La monnaie est un outil important de développement et de souveraineté. Il faut autant parler de son absence que de sa présence, quand le pays s’en dote ou quand il accepte – par la force des choses ou en vertu d’un choix assumé – la circulation de monnaies étrangères. Ces rapports de cohabitation sont tantôt assez négatifs, tantôt porteurs de progrès ou de sécurité, comme avec la piastre française et le dollar américain.  

Quant à l’économie, elle est, depuis une vingtaine d’années, caractérisée par un manque de diversité industrielle, des fragilités, mais aussi beaucoup de croissance. Sa résilience en cas de crise surprend, comme en 1997-98, 2008-09 ou 2020-22. Il faut en repérer les raisons. C’est parfois une anomalie, une spécificité structurelle et de plus en plus aussi, le fruit de l’anticipation des autorités. Ainsi, la prolifération des chantiers de construction et des banques pose peu de risques systémiques du fait de leurs modes de financement. En cas de choc, le monde rural – plus de la moitié de la population, malgré l’urbanisation accélérée – sert d’amortisseur. Et puis, on le voit surtout depuis 2008, il y a l’emploi, nouveau, d’instruments et correctifs budgétaires, monétaires et sociaux.

Vue des travaux en cours et de l’une des salles du bâtiment en construction du musée de Battambang. (Crédits : SO.SO.RO Battambbang ; architecture-scénographie : ASMA-MRA)

Pour les musées de Phnom Penh et Battambang, vous intervenez pour le compte d’une banque centrale.

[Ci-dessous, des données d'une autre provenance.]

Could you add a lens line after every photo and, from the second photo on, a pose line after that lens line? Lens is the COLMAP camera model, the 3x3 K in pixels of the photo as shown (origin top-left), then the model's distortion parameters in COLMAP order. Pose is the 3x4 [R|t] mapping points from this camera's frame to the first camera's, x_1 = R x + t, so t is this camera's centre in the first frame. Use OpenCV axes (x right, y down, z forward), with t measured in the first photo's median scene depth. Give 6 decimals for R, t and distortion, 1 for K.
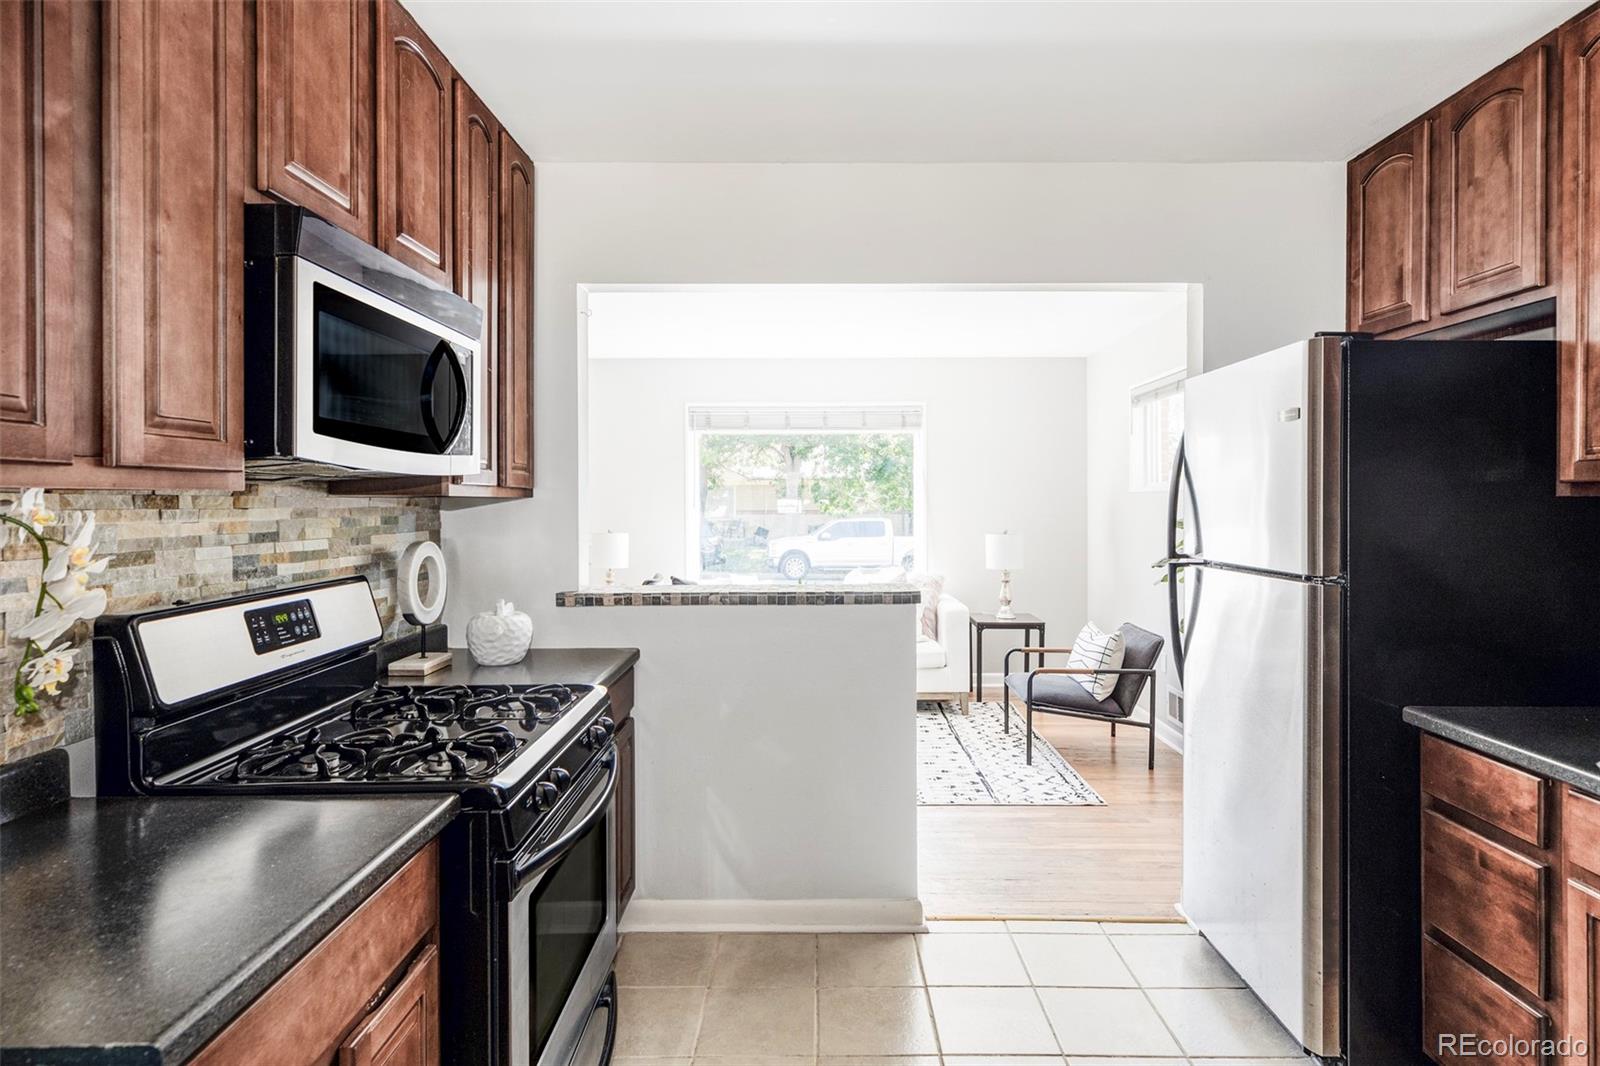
lens RADIAL K [[875.4, 0, 800.9], [0, 875.4, 501.3], [0, 0, 1]] dist [0.004985, -0.000099]
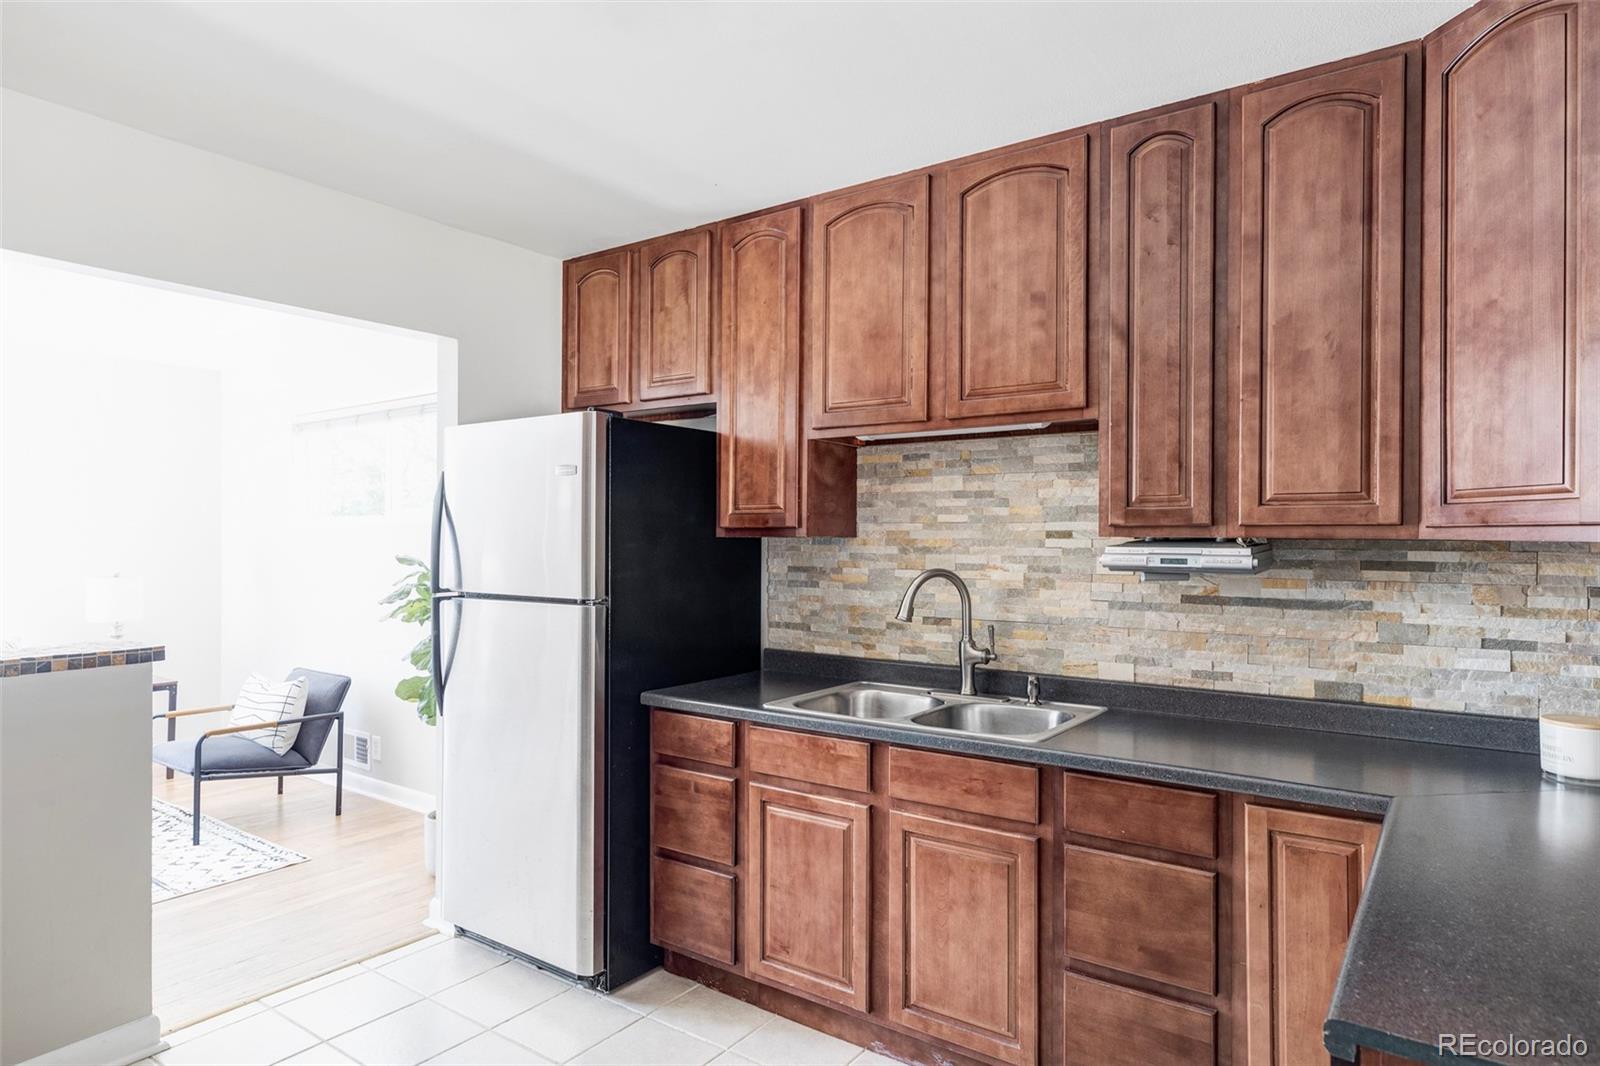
lens RADIAL K [[940.8, 0, 800.3], [0, 940.8, 538.0], [0, 0, 1]] dist [0.006999, -0.000689]
pose [[0.576512, 0.001883, 0.817087, -0.321756], [-0.004299, 0.999990, 0.000729, -0.005526], [-0.817078, -0.003932, 0.576514, -0.029348]]
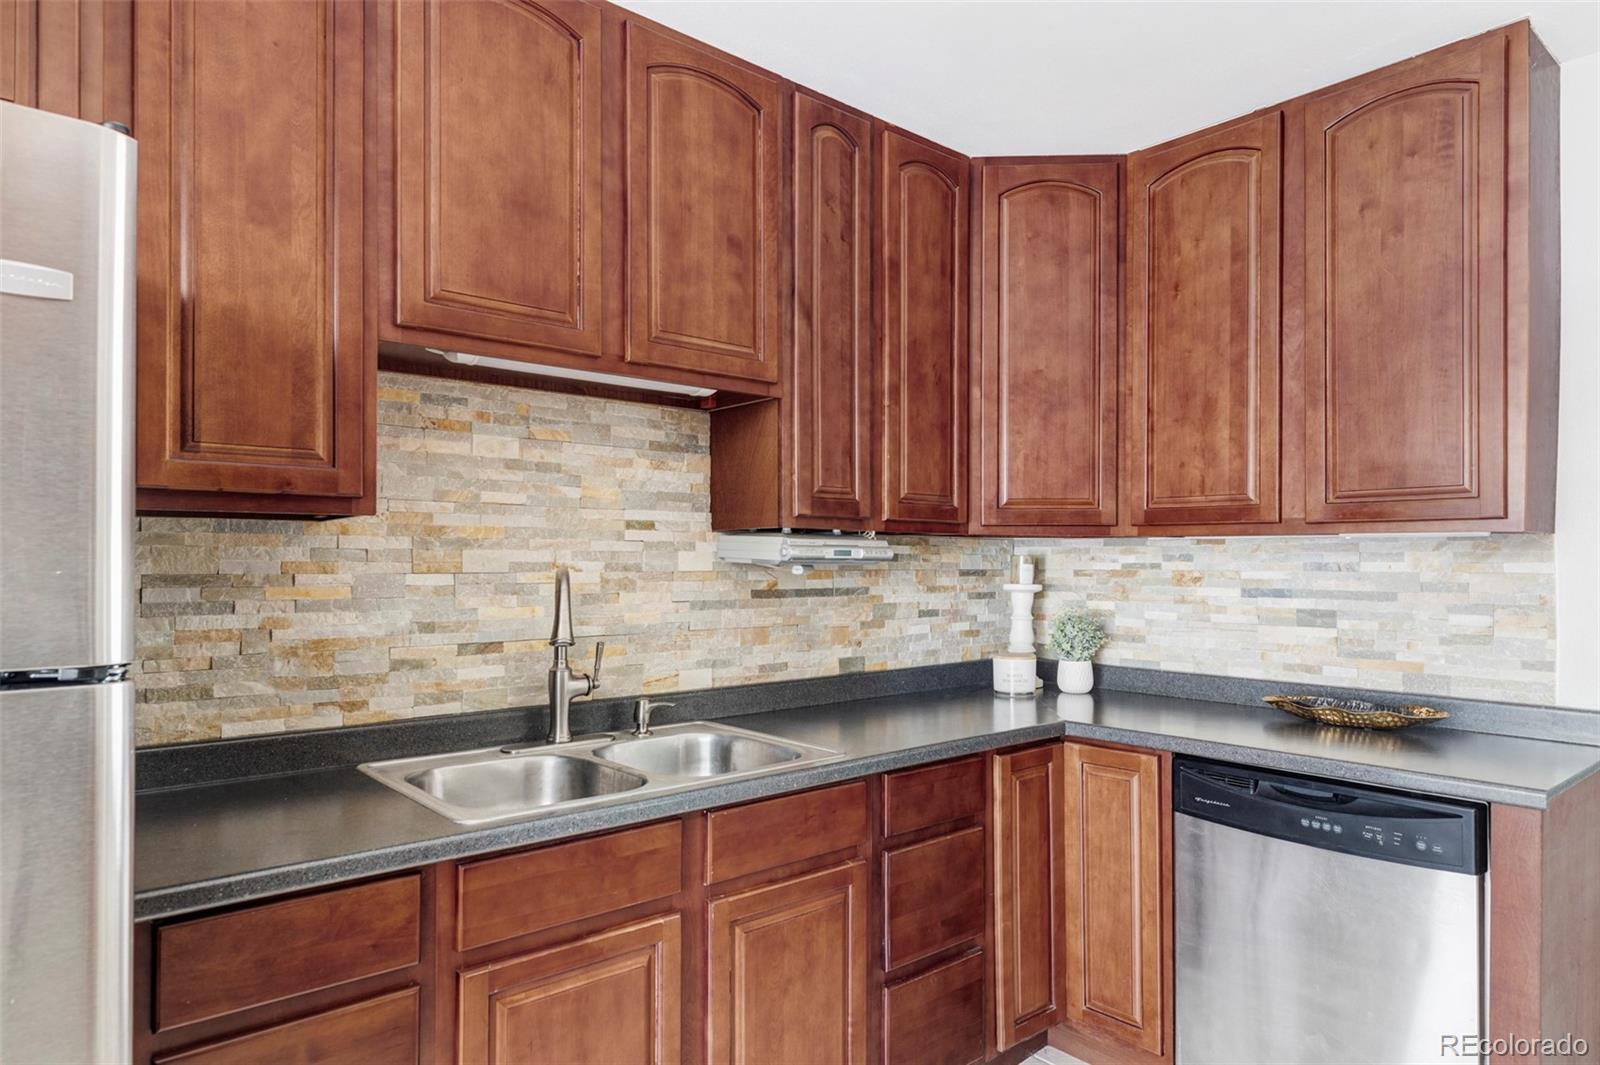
lens RADIAL K [[976.4, 0, 805.5], [0, 976.4, 555.3], [0, 0, 1]] dist [0.003668, 0.001924]
pose [[-0.670431, 0.001681, 0.741970, -0.051251], [-0.003751, 0.999977, -0.005655, 0.024439], [-0.741962, -0.006575, -0.670410, 0.887241]]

N’est-ce pas atypique ?

De fait, c’est assez étonnant de voir une banque centrale apporter tant de moyens pour élever le niveau général d’information de ses concitoyens et leur offrir une approche transversale, originale, mais honnête et raisonnée, de leur histoire et de leur monnaie. 

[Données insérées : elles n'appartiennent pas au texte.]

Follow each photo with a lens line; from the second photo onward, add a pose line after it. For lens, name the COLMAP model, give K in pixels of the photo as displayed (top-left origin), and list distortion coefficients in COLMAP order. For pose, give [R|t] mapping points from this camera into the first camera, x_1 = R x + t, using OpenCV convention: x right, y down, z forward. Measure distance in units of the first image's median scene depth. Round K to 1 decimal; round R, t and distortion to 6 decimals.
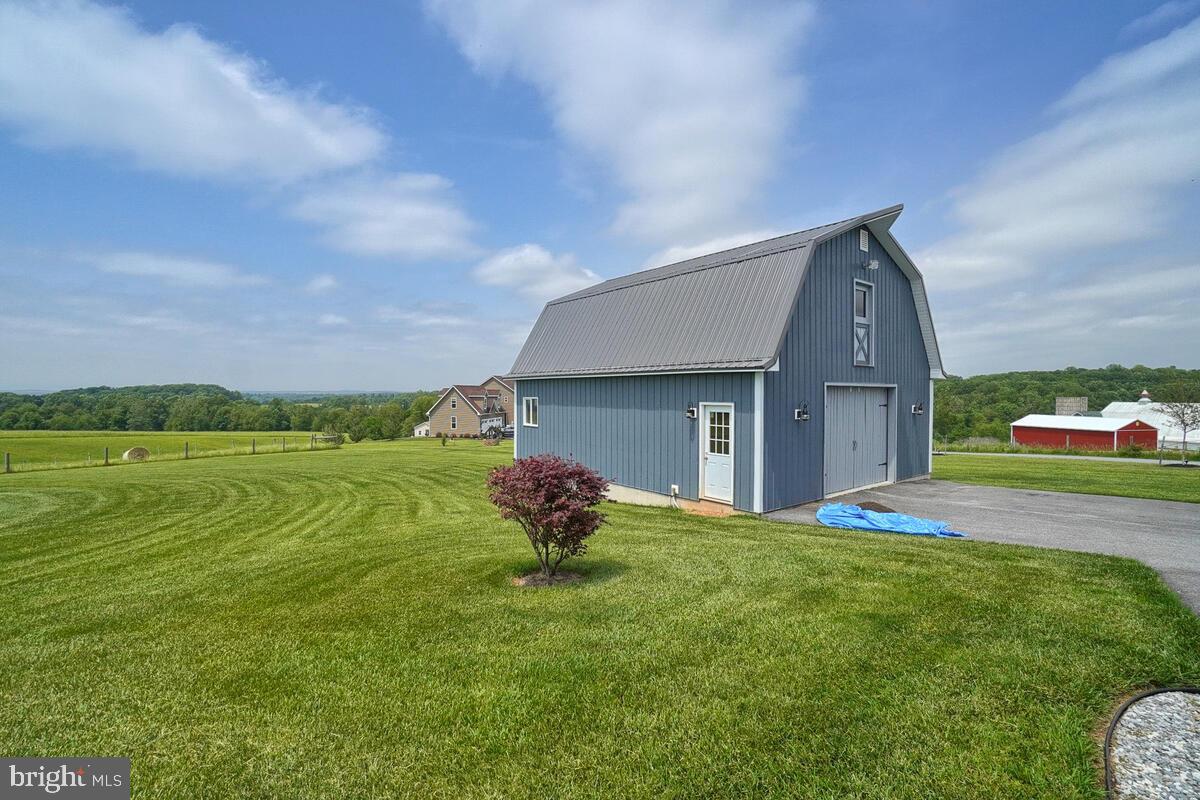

Mais, au fil des ans, j’ai pu voir qu’en marge de ce qui m’avait été confié, la BNC se préoccupait beaucoup de questions liées à l’éducation et au patrimoine. C’est sans doute en partie dû aux convictions personnelles du gouverneur et du vice-gouverneur, leur attachement à l’histoire khmère. Ainsi, la BNC finance – souvent de façon volontairement discrète – des écoles, des programmes scolaires, des projets de préservation/restauration de l’héritage architectural et artistique. À sa création, en 1954, par le roi Norodom Sihanouk, la BNC avait toutefois joué un rôle important dans ses grands projets architecturaux, éducatifs et sociaux. La BNC d’aujourd’hui perpétue au fond cette tradition, dans des domaines plus ciblés. Ceci ne se fait pas sans l’aval du pouvoir exécutif. Ce qui en dit long sur la manière dont on peut travailler au Cambodge – à condition d’être engagé à fond, de respecter ses interlocuteurs et de délivrer la qualité qu’ils espéraient. 

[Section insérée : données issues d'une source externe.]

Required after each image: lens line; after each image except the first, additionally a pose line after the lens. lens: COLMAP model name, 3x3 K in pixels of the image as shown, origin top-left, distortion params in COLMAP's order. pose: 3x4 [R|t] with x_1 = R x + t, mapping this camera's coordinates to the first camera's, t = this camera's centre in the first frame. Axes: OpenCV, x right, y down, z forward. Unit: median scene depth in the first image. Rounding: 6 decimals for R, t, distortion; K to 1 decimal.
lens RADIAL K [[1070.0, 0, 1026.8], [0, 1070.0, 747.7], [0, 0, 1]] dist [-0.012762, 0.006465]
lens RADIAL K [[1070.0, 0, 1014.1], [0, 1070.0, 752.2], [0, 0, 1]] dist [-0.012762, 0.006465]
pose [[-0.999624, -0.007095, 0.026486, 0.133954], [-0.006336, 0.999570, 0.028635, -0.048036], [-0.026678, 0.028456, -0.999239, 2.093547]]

J’ai bénéficié, sur l’ensemble de ces projets, d’une liberté étonnante, inimaginable dans bien des pays de la région. L’Histoire est un sujet sensible. Pourtant, on ne m’a demandé que quelques rares changements de mots, je dis bien de mots, jamais de contenu et de sens. J’ai pu utiliser tous les intervenants de mon choix. Et sur toutes les vidéos, beaucoup passant à la télévision, je n’ai eu qu’une seule coupe à faire, un court plan pouvant avoir une connotation sexuelle !

La BNC décide de toutes les options majeures et passe les contrats. Elle peut entrer dans des détails sensibles, mais elle s’appuie sur l’option que je lui ai soumise : contenus écrits et audiovisuels, solutions architecturales et scénographiques préparées avec des entreprises que je choisis, acquisitions qui composent les collections. Et jamais le financement n’a posé problème. Il a été mesuré, certes, mais sans faille sur tous les projets. J’interviens tantôt en tant que maître d’ouvrage délégué, tantôt comme commissaire d’exposition, scénariste ou producteur exécutif, etc. Ce pilotage multidisciplinaire est une charge, un honneur aussi, dont je mesure la rareté.

Bref, lorsque les Cambodgiens ont une idée ou se l’approprient, ils trouvent les moyens de la réaliser – et de la financer. Ils se montrent très réactifs et trouvent les solutions, bien loin de l’image trop souvent véhiculée d’un pays porté par l’aide étrangère et les ONG. Mais je ne vais pas épiloguer sur le bon usage de l’aide internationale… 

Cet entretien a initialement été publié dans le numéro 27 d’Émile, paru en février 2023, dans le cadre d’un dossier sur le Cambodge, réalisé en partenariat avec la Banque Nationale du Cambodge.